Omnichannel retailing combines the bricks and clicks aspects of retail, allowing for multiple, easily accessible retail touchpoints or channels. At the same time, it can effortlessly customize the  customer interface, based on their past purchases and preferences.

Key Considerations for Omnichannel Retail Success

  • Integration: Aspiring omnichannel retailers seeking to connect inventory, supply-chain, order management & distribution, Customer Relationship Management (CRM), marketing and Point of Sale (PoS) systems are likely to face back-office technology integration challenges as traditionally these operational functions have worked autonomously. Yet centralizing these systems is key in achieving an omnichannel strategy. Currently there exists a disconnect between internal technology and business functions. Therefore retailers must align the capabilities of its IT assets with overall business strategy.
  • Investment: Technology investment is too often evaluated from the perspective of cost-reduction. Retailers need to assess the advantages IT can bring to business operations such as service innovation, customer analytics and product development. For example, centralizing all data can enable retailers to more effectively understand customer behaviour and detect purchasing trends which may not be visible to an organization that houses data by department.
  • Innovation: Innovation is quick to outdate. The industry is just beginning to trial and implement digital technologies such as mobile PoS, virtual mirrors, interactive displays and RFID inventory. As such, retailers need to implement flexible and interoperable systems that can adapt and expand with the needs of their business.

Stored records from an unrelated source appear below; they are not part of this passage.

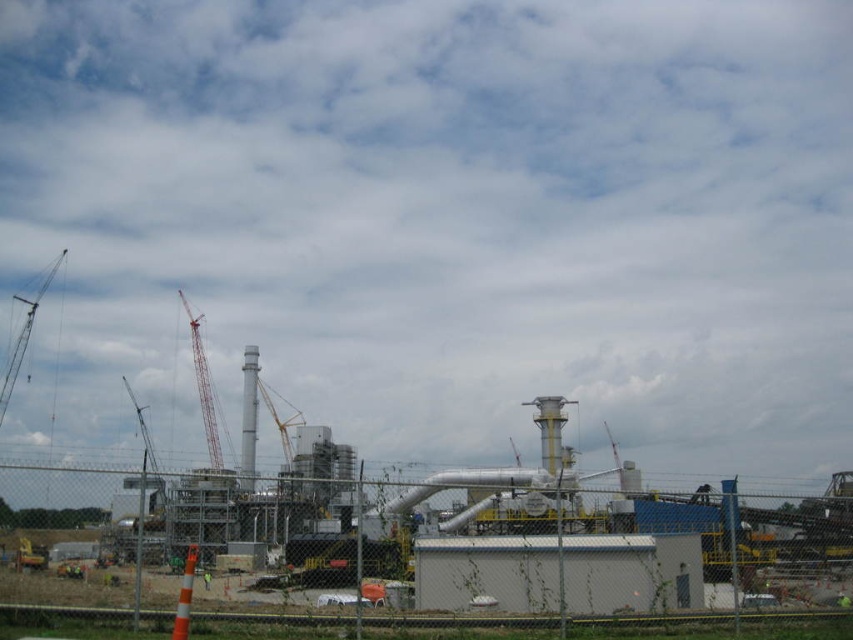
Question: Does white matte building at center lie behind metallic gray crane at left?

Choices:
 (A) no
 (B) yes

Answer: (A)

Question: Which object is closer to the camera taking this photo?

Choices:
 (A) metallic gray crane at left
 (B) white matte building at center

Answer: (B)

Question: Which point is farther to the camera?

Choices:
 (A) [194, 324]
 (B) [26, 344]
 (C) [136, 400]

Answer: (B)

Question: Which object appears farthest from the camera in this image?

Choices:
 (A) metallic gray crane at left
 (B) white matte building at center
 (C) metallic yellow crane at center
 (D) red painted metal crane at center

Answer: (C)

Question: Can you confirm if red painted metal crane at center is wider than metallic gray crane at upper left?

Choices:
 (A) no
 (B) yes

Answer: (A)

Question: Does red painted metal crane at center have a greater width compared to metallic gray crane at left?

Choices:
 (A) no
 (B) yes

Answer: (A)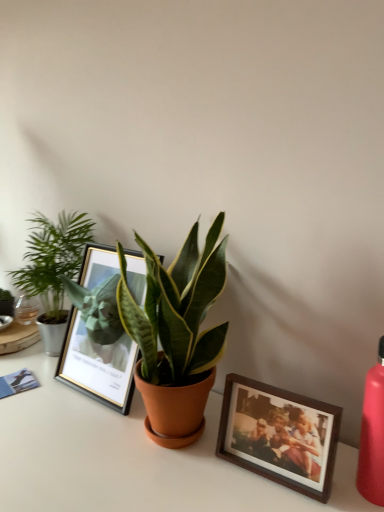
This screenshot has width=384, height=512. What are the coordinates of `free space to the left of green glossy houseplant at center, which is the 1th houseplant from front to back` in the screenshot? It's located at (58, 435).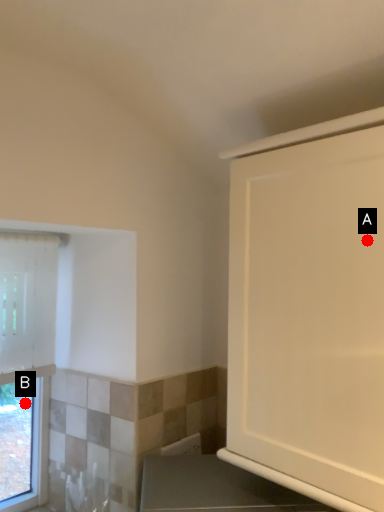
Question: Two points are circled on the image, labeled by A and B beside each circle. Among these points, which one is nearest to the camera?

Choices:
 (A) A is closer
 (B) B is closer

Answer: (A)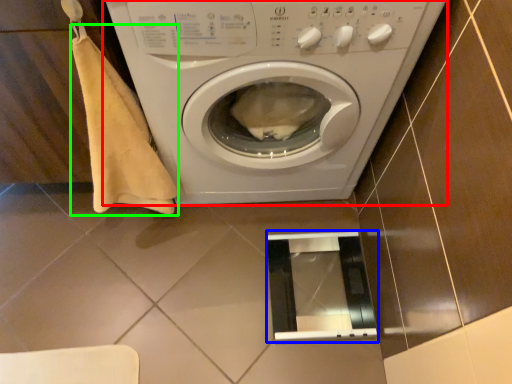
Question: Based on their relative distances, which object is nearer to washing machine (highlighted by a red box)? Choose from screen door (highlighted by a blue box) and blanket (highlighted by a green box).

Choices:
 (A) screen door
 (B) blanket

Answer: (B)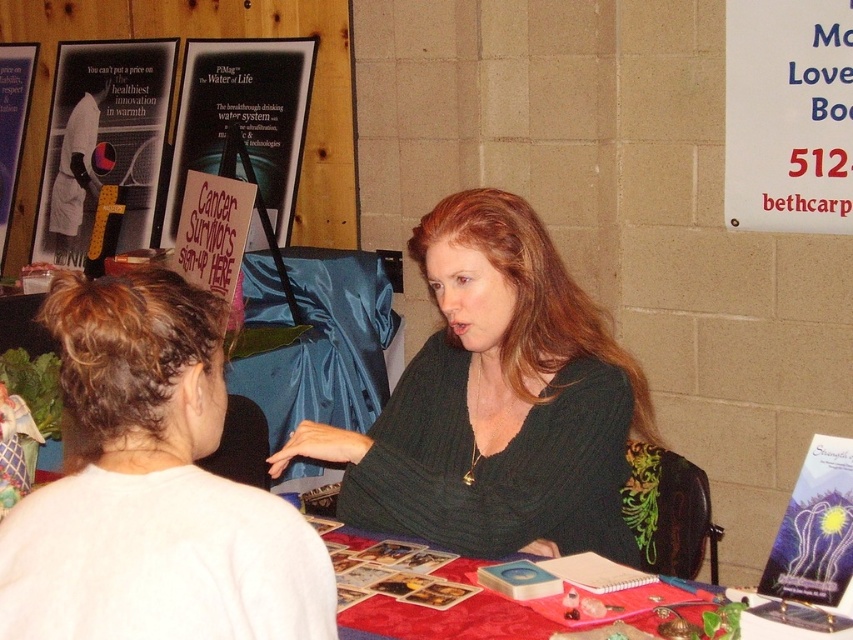
Question: Among these objects, which one is nearest to the camera?

Choices:
 (A) green knitted sweater at center
 (B) white paper sign at upper left

Answer: (A)

Question: Does white paper sign at upper right have a smaller size compared to matte black tennis racket at upper left?

Choices:
 (A) no
 (B) yes

Answer: (B)

Question: Does white paper sign at upper left have a smaller size compared to matte black tennis racket at upper left?

Choices:
 (A) yes
 (B) no

Answer: (B)

Question: Which point appears farthest from the camera in this image?

Choices:
 (A) (537, 244)
 (B) (827, 452)
 (C) (730, 161)
 (D) (49, 244)

Answer: (D)

Question: Where is green knitted sweater at center located in relation to metallic silver poster at lower right in the image?

Choices:
 (A) below
 (B) above

Answer: (B)

Question: Among these objects, which one is farthest from the camera?

Choices:
 (A) red fabric table at center
 (B) white paper sign at upper right
 (C) metallic silver poster at lower right
 (D) green knitted sweater at center

Answer: (B)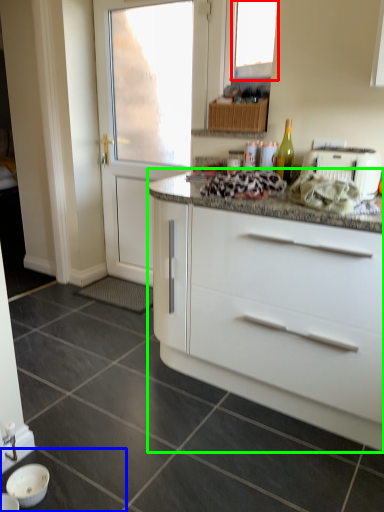
Question: Which is nearer to the window (highlighted by a red box)? tile (highlighted by a blue box) or cabinetry (highlighted by a green box).

Choices:
 (A) tile
 (B) cabinetry

Answer: (B)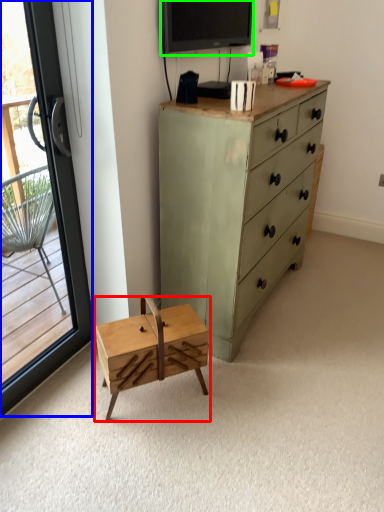
Question: Based on their relative distances, which object is farther from changing table (highlighted by a red box)? Choose from window (highlighted by a blue box) and television (highlighted by a green box).

Choices:
 (A) window
 (B) television

Answer: (B)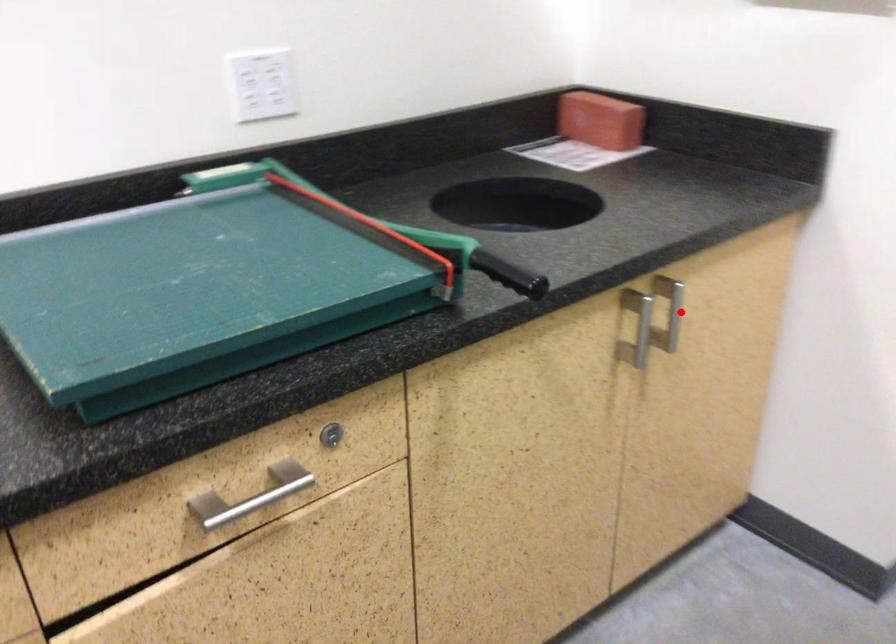
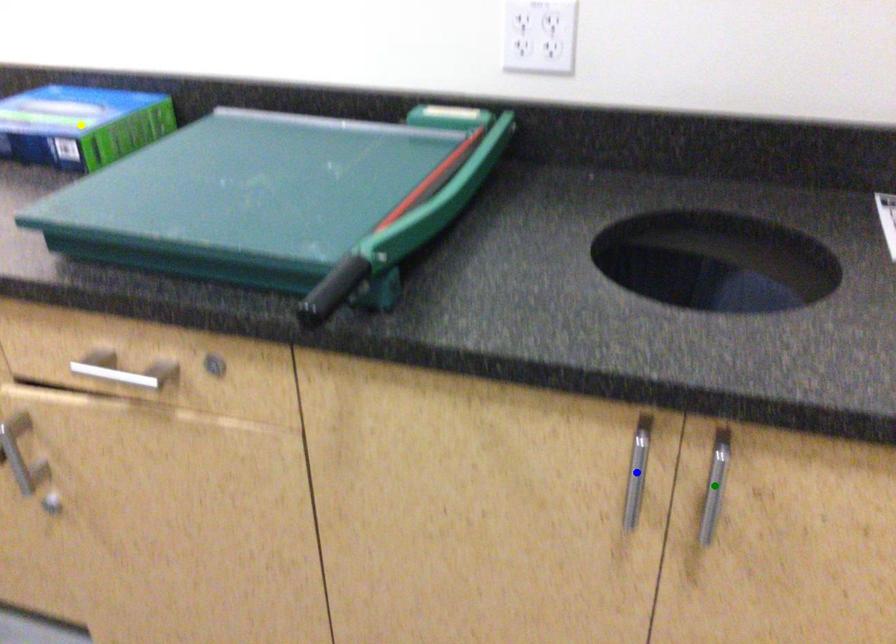
Question: I am providing you with two images of the same scene from different viewpoints. A red point is marked on the first image. You are given multiple points on the second image. Which point in image 2 is actually the same real-world point as the red point in image 1?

Navigating the Risks of Omnichannel Retail

In addition to these strategic considerations, the contract for the implementation of an omnichannel retail system needs to address a number of key commercial, operational and legal risks:

  • Operational and delivery risk including running over budget or time; incompletion; failure of system to meet business requirements; over-engineering, poor quality, inefficient maintenance; and changing requirements over time.
  • Intellectual Property Risk such as ensuring that the retailer has sufficient rights to use the system; owns any bespoke developments or innovations which give it an advantage over its competitors; and is not “locked in” to a relationship with a vendor by virtue of having no rights to use the system should it terminate its relationship with the vendor.
  • Liability risk such as protecting the retailer from third-party claims related to its use of the omnichannel system; ensuring that the retailer may bring a claim to recover its actual losses in the event of a breach by the vendor; and ensuring that the retailer’s exposure to liability from the vendor is commensurate with the fees being paid by the retailer to the vendor.

Each of these risks are significant and result in material losses caused by failure. It is essential that retailers address these risks in agreements with vendors and take great care in determining the manner in which a systems implementation is priced, vendor performance is incentivised and implementation is governed and managed.